A parte il momento scelto con noncuranza per scegliere lati del mondo “socialmente accettabili”, in un momento in cui una terza guerra mondiale su piccola scala sta infuriando proprio sul lato orientale di quello stesso mondo, solo pochi mesi fa un ex studente ha fatto irruzione in una scuola, portando con sé due pistole, a Izhevsk, in Russia, uccidendo undici studenti e due insegnanti.

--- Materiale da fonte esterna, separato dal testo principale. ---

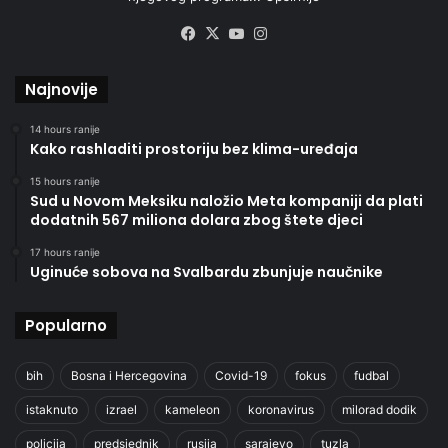
Facebook
X
YouTube
Instagram
Najnovije
14 hours ranije
Kako rashladiti prostoriju bez klima-uređaja
15 hours ranije
Sud u Novom Meksiku naložio Meta kompaniji da plati
dodatnih 567 miliona dolara zbog štete djeci
17 hours ranije
Uginuće sobova na Svalbardu zbunjuje naučnike
Popularno
bih
Bosna i Hercegovina
Covid-19
fokus
fudbal
istaknuto
izrael
kameleon
koronavirus
milorad dodik
policija
predsjednik
rusija
sarajevo
tuzla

L’assassino quattordicenne della scuola d’élite di Belgrado non proveniva da una famiglia problematica, né dalla schiera degli arroganti bambini belgradesi che coltivano i “valori occidentali” e si recano a scuola in Lamborghini gialle con una pistola nel portaoggetti. Stiamo parlando del figlio di un importante medico di Belgrado, un ragazzo introverso e un ottimo studente, che, come abbiamo scoperto, aveva quasi tutte A, frequentava corsi di recitazione, partecipava ai campionati scolastici di matematica e l’anno scorso ha partecipato al concorso locale di storia. Insomma, un “nerd” e la vittima ideale della violenza dei coetanei e dei bulli della scuola, motivo per cui, del resto, quest’anno ha cambiato classe e turno scolastico.
La causa scatenante è stata proprio la lezione di storia: infuriato per il fatto che l’insegnante di storia gli aveva dato una F, ha preso due pistole del padre, è entrato a scuola e ha sparato allo stesso insegnante di storia e poi, in uno stato di coscienza alterato, ha deciso di vendicarsi dei compagni, della scuola e del mondo intero.

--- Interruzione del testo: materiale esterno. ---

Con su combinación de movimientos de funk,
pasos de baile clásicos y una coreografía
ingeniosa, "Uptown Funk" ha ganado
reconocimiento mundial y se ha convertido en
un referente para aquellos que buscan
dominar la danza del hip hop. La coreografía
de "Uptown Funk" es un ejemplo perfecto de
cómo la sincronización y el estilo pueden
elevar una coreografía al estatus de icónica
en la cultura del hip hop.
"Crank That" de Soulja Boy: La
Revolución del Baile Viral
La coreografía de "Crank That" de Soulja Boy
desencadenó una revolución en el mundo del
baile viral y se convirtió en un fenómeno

Aspettiamo quindi i risultati delle indagini e dell’esame psichiatrico del giovane assassino, e fino ad allora atteniamoci a ciò che sappiamo: il padre aveva due pistole e il bambino ha preso una F in storia.
Come abbiamo appreso durante la conferenza stampa della polizia, Kosta ha preso le due pistole dalla cassaforte in cui le teneva il padre che, da amante delle armi, ha persino portato il figlio al poligono di tiro e gli ha insegnato a sparare. Questo, e non come sostiene il ministro dell’Istruzione “i videogiochi”, spiega l’insolita efficienza del giovane killer, che ha ucciso nove persone e ne ha ferite sette con una ventina di proiettili. Tuttavia, dove ha preso la pistola il medico? Perché ne aveva due?

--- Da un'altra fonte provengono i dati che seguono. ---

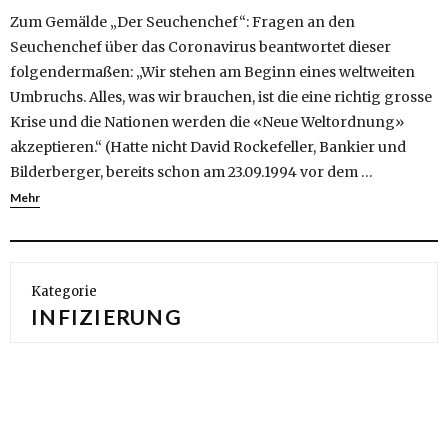
Zum Gemälde „Der Seuchenchef“: Fragen an den
Seuchenchef über das Coronavirus beantwortet dieser
folgendermaßen: „Wir stehen am Beginn eines weltweiten
Umbruchs. Alles, was wir brauchen, ist die eine richtig grosse
Krise und die Nationen werden die «Neue Weltordnung»
akzeptieren.“ (Hatte nicht David Rockefeller, Bankier und
Bilderberger, bereits schon am 23.09.1994 vor dem …
Mehr
Kategorie
INFIZIERUNG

Secondo una recente indagine dell’organizzazione indipendente World Population Review, la Serbia è al quarto posto nel mondo per numero di armi da fuoco civili – dietro agli indiscussi Stati Uniti, allo Yemen e alla Nuova Caledonia – e al primo in Europa con ben 39 armi da fuoco ogni cento abitanti. La matematica è semplice e non è necessario essere un ministro del governo per fare i calcoli. Secondo l’ultimo censimento della popolazione in Serbia, la popolazione del Paese è composta per il cinquantuno per cento da donne e per il quarantanove per cento da uomini, tra i quali il venti per cento era costituito da bambini sotto i quattordici anni, il che significa che su cento cittadini serbi, quarantanove sono uomini, dieci dei quali sono ragazzi sotto i quattordici anni. Quindi, il calcolo è esattamente 39 uomini adulti e minori più grandi su 39 armi da fuoco.
In breve, statisticamente, ogni uomo e ogni padre in Serbia ha una pistola in casa.
Da dove viene questa potente arma in Serbia? Da dove viene quell’arma, che sia un Uzi, un fucile o un Kalashnikov? Se vi ponete queste domande, vi meritate una F dalla storia. Ecco perché, come abbiamo visto brutalmente questo mercoledì, un ragazzo può trovare una pistola nella cassaforte di suo padre.
Il piccolo Kosta – quel bambino statisticamente disarmato di età inferiore ai quattordici anni – frequentava, come abbiamo scoperto, una scuola privata di recitazione. Almeno lì, se non nelle lezioni di storia, avrebbe potuto imparare il canone drammaturgico del grande Anton Pavlovich Cechov: “Se nel primo atto c’è una pistola appesa al muro, quella pistola deve sparare nel terzo atto. Se non spara, allora non c’è motivo di appenderla al muro”.
Nel terzo atto, i padri hanno tolto le armi dal muro, le hanno messe nelle mani dei bambini di quattordici anni e hanno insegnato loro a sparare. Nessuno chiede o ricorda da dove provenga l’arma appesa al muro.
Il primo atto in Serbia è avvenuto troppo tempo fa.
È stato un crimine senza precedenti”.